Calculate the effective number of functions for rows in a dataset

eff_num_func(dat, vars, q = 1, standardized = FALSE, D = NULL, tau = NULL)

Arguments

dat

A data frame with functions in columns and rows as replicates as well as other information.

vars

Column names of function variables

q

Order of the diversity measure. Defaults to the Shannon case where q = 1. For Simpson, q=2.

standardized

Use standardized number of functions (scaled by total number of functions, so between 0-1), or just raw effective number of functions for calculation. Defaults to FALSE.

D

A distance matrix describing dissimilarity between functions.
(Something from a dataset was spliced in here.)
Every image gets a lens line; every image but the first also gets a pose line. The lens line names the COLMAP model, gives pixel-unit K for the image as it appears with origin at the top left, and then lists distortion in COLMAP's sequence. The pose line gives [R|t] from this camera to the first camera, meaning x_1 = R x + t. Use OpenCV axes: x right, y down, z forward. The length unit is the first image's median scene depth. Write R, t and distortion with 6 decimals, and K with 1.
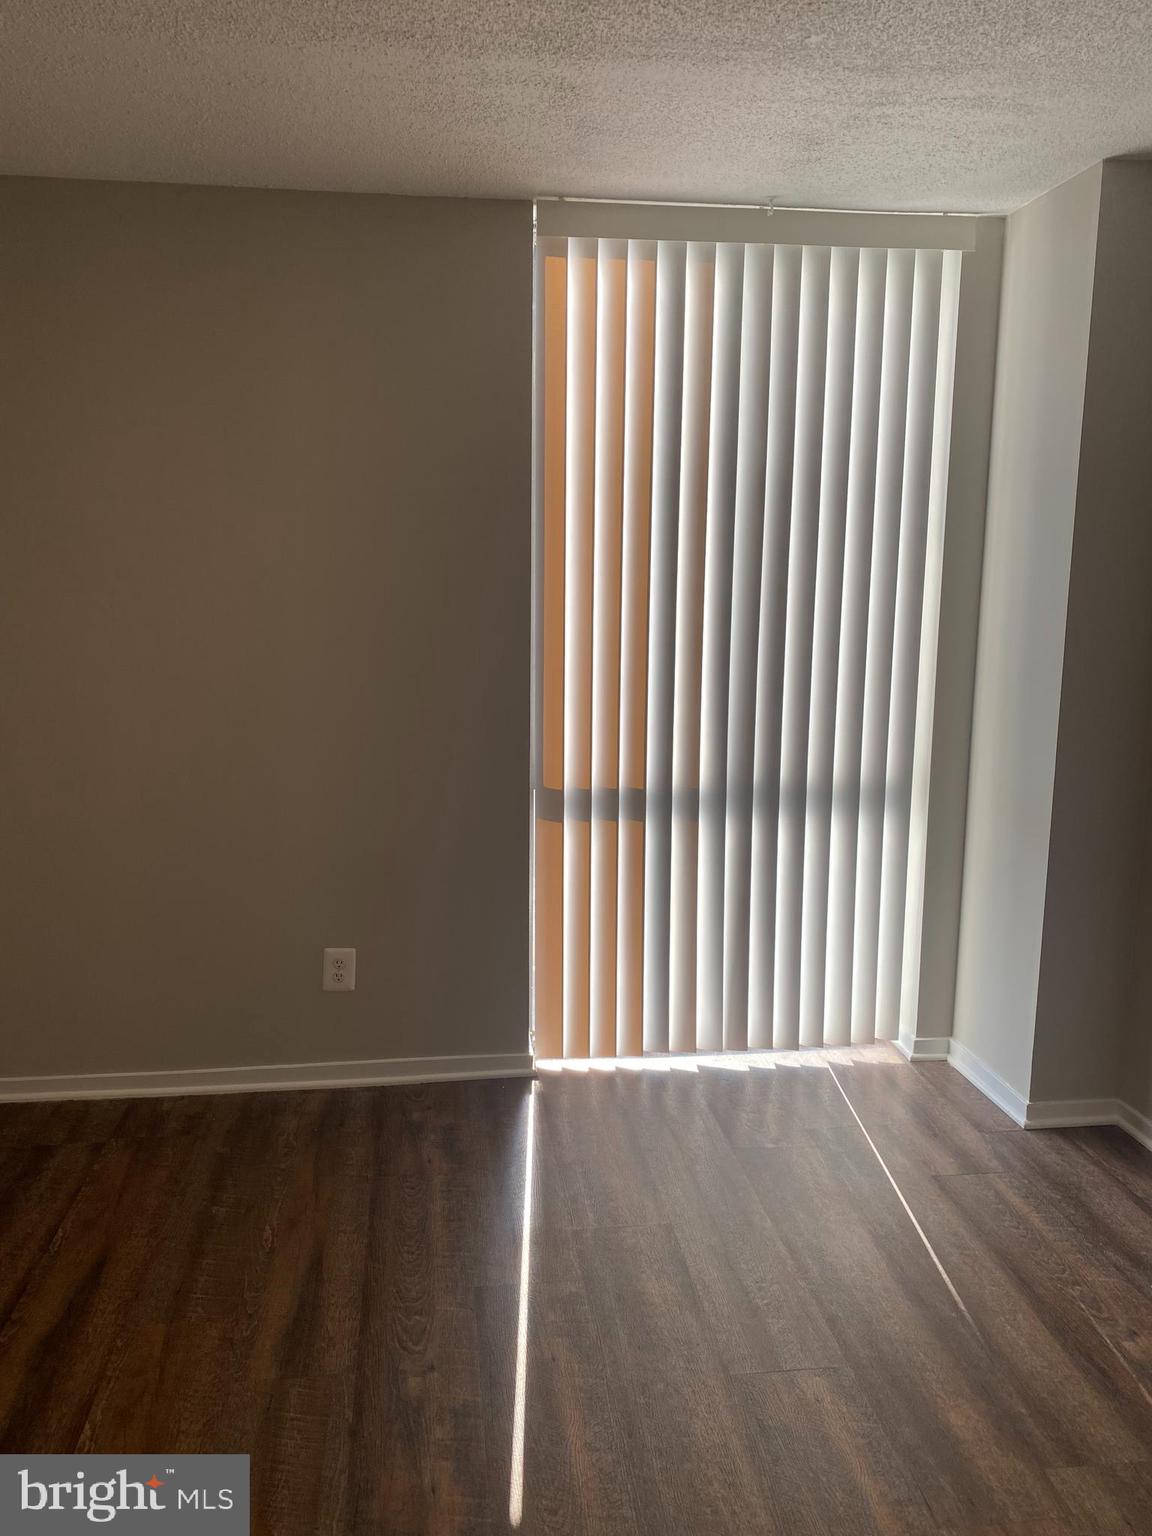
lens RADIAL K [[1166.8, 0, 584.0], [0, 1166.8, 776.2], [0, 0, 1]] dist [0.030717, -0.026344]
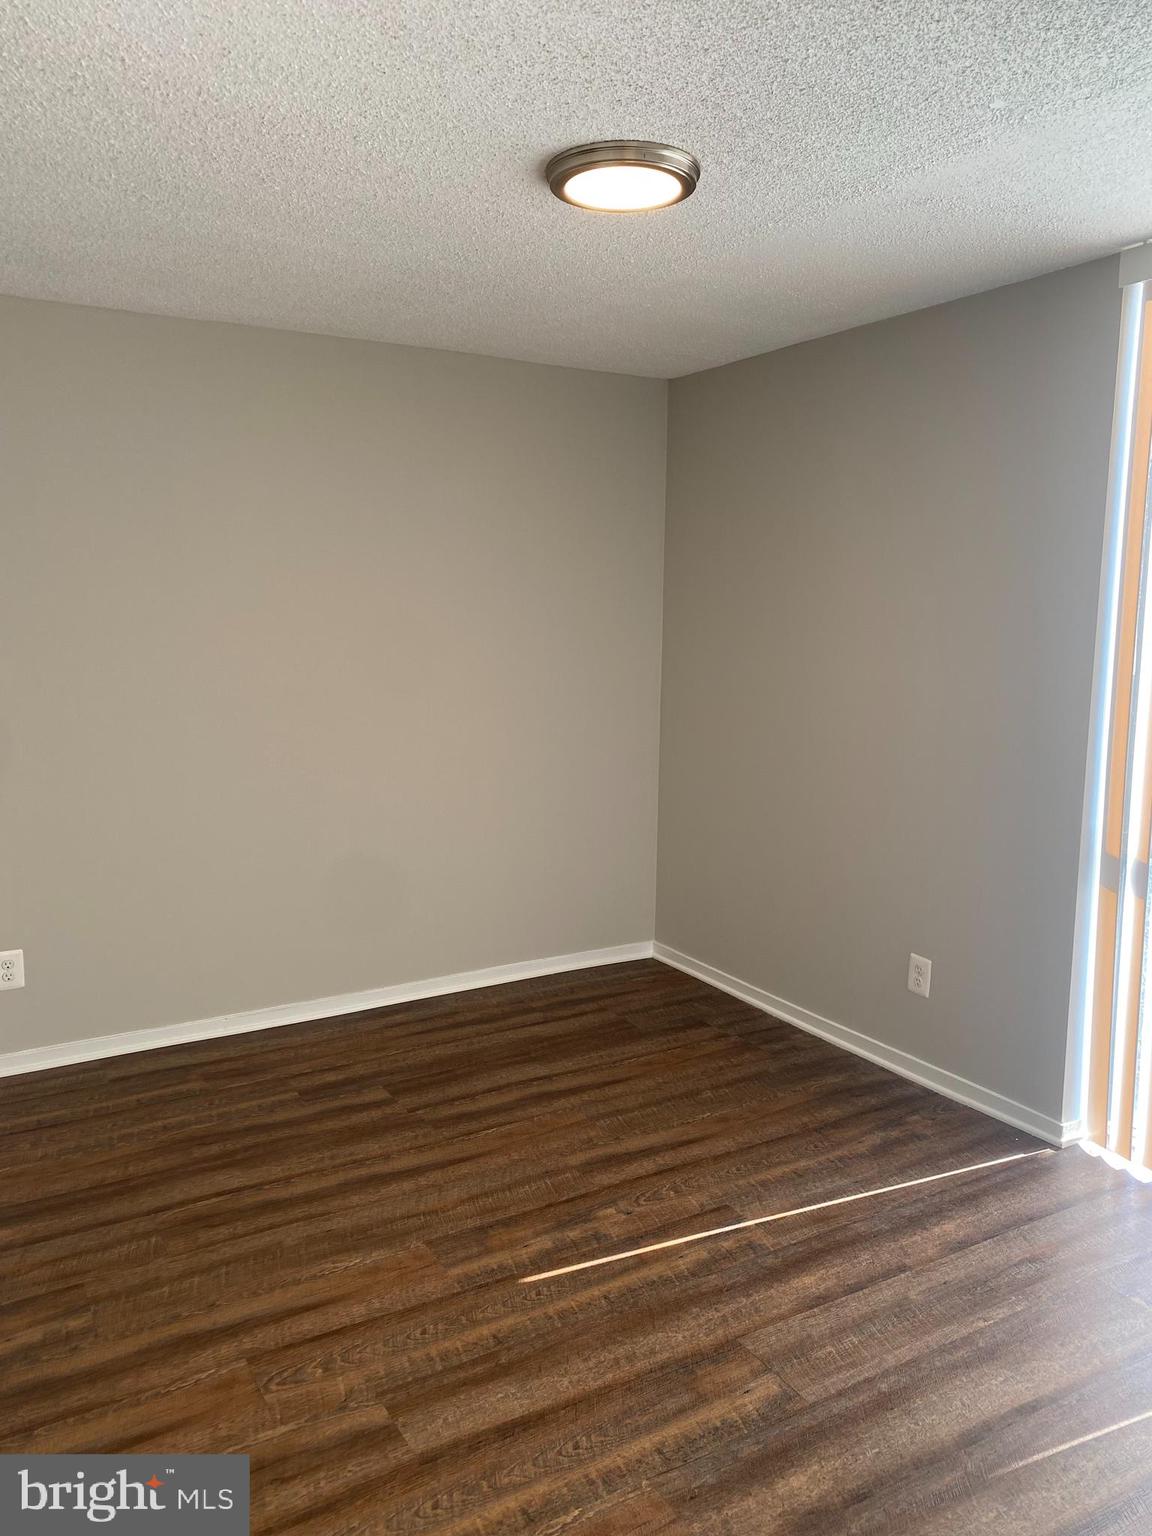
lens RADIAL K [[1166.8, 0, 585.8], [0, 1166.8, 773.9], [0, 0, 1]] dist [0.030717, -0.026344]
pose [[0.410257, 0.130769, -0.902546, 0.697881], [-0.159173, 0.984743, 0.070326, -0.057527], [0.897972, 0.114809, 0.424813, 0.223987]]
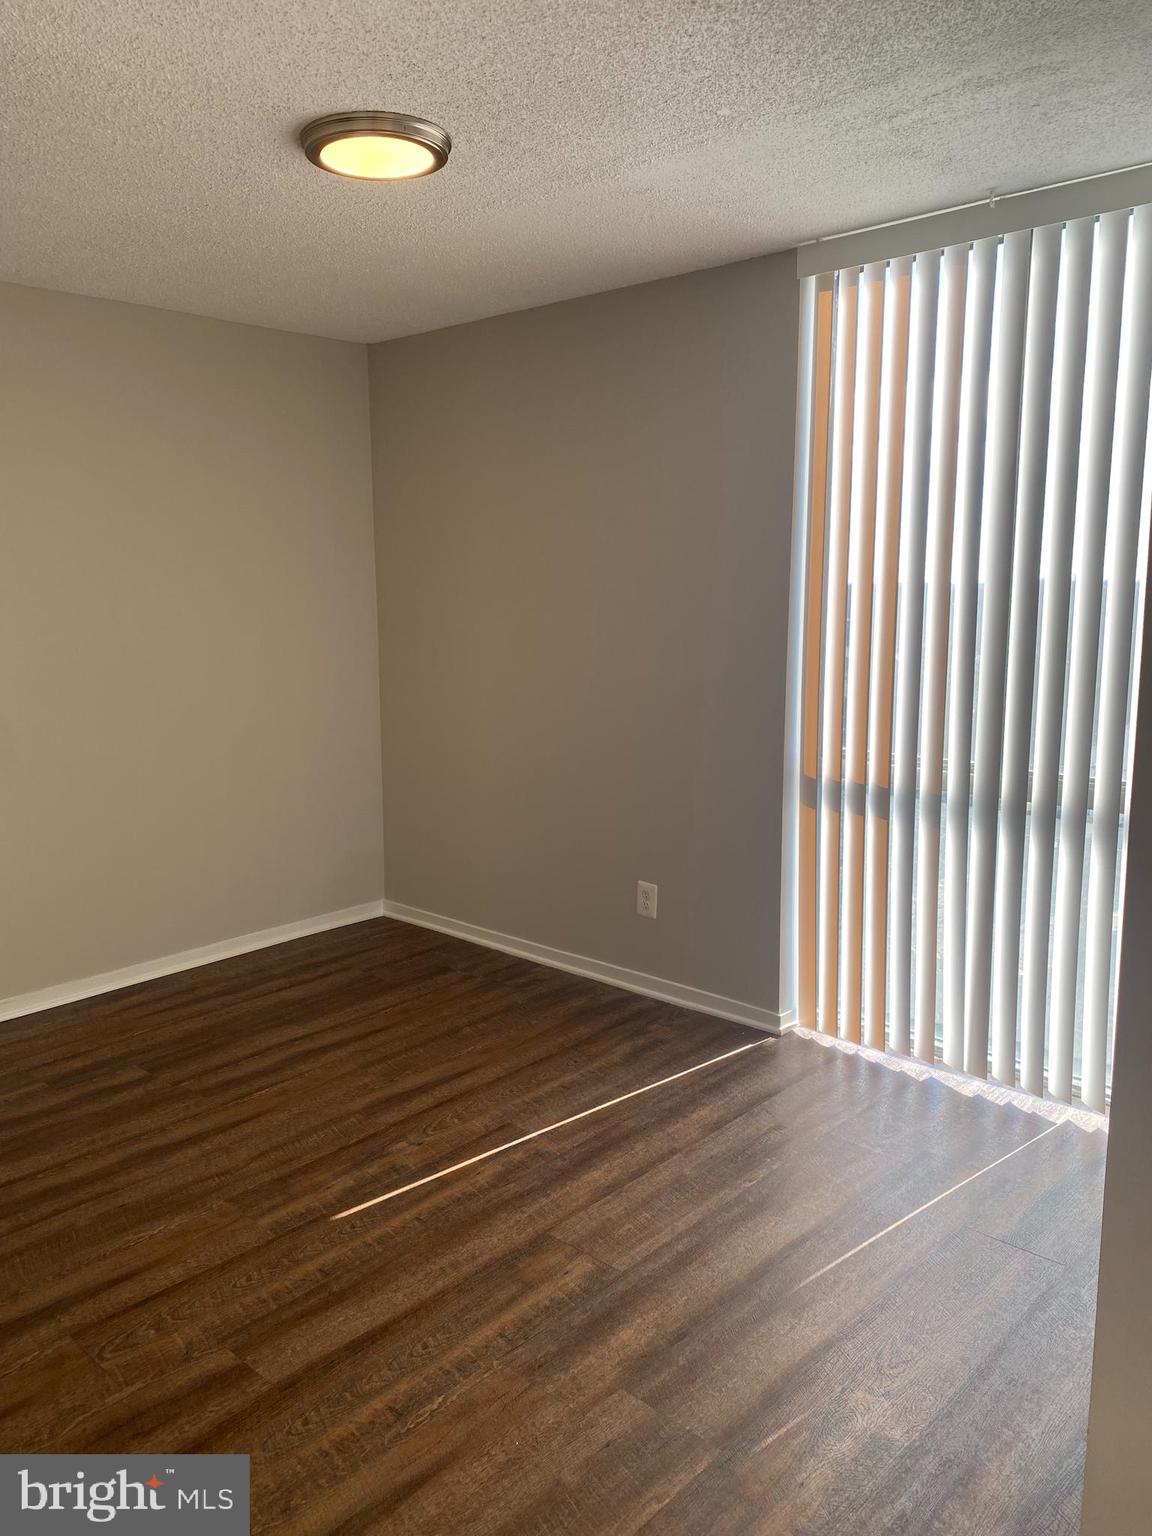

Defaults to NULL, and the index is calculated assuming all functions are different. If it is not null, it must be a symmetric matrix with dimensions matching the number of functions listed in vars.

tau

A cutoff for degree of dissimilarity under which functions are considered to be different. If tau is the minimum non-zero value of D, all functions are different. if tau is the maximum value of D are greater, all functions are considered the same.

Value

Returns a vector of effective or standardized effective number of functions

Details

Takes a data frame, variable names, whether we want an index standardized by number of functions or not, an order of Hill number for our effective number of functions as well as a dissimilarity matrix (if desired) and value for a dissimilarity cutoff (defaults to the average dissimilarity). It then calculates and returns the effective number of functions using the appropriate method. See Chao et al. 2019 for more.

References

Chao, A., Chiu, C.-H., Villéger, S., Sun, I.-F., Thorn, S., Lin, Y.-C., Chiang, J.-M. and Sherwin, W. B. 2019. An attribute-diversity approach to functional diversity, functional beta diversity, and related (dis)similarity measures. Ecological Monographs. 89: e01343.

Jost, L. 2006. Entropy and diversity. Oikos 113(2): 363-375.

Hill, M. 1973. Diversity and evenness: A unifying notation and its consequences. Ecology 54: 427-432.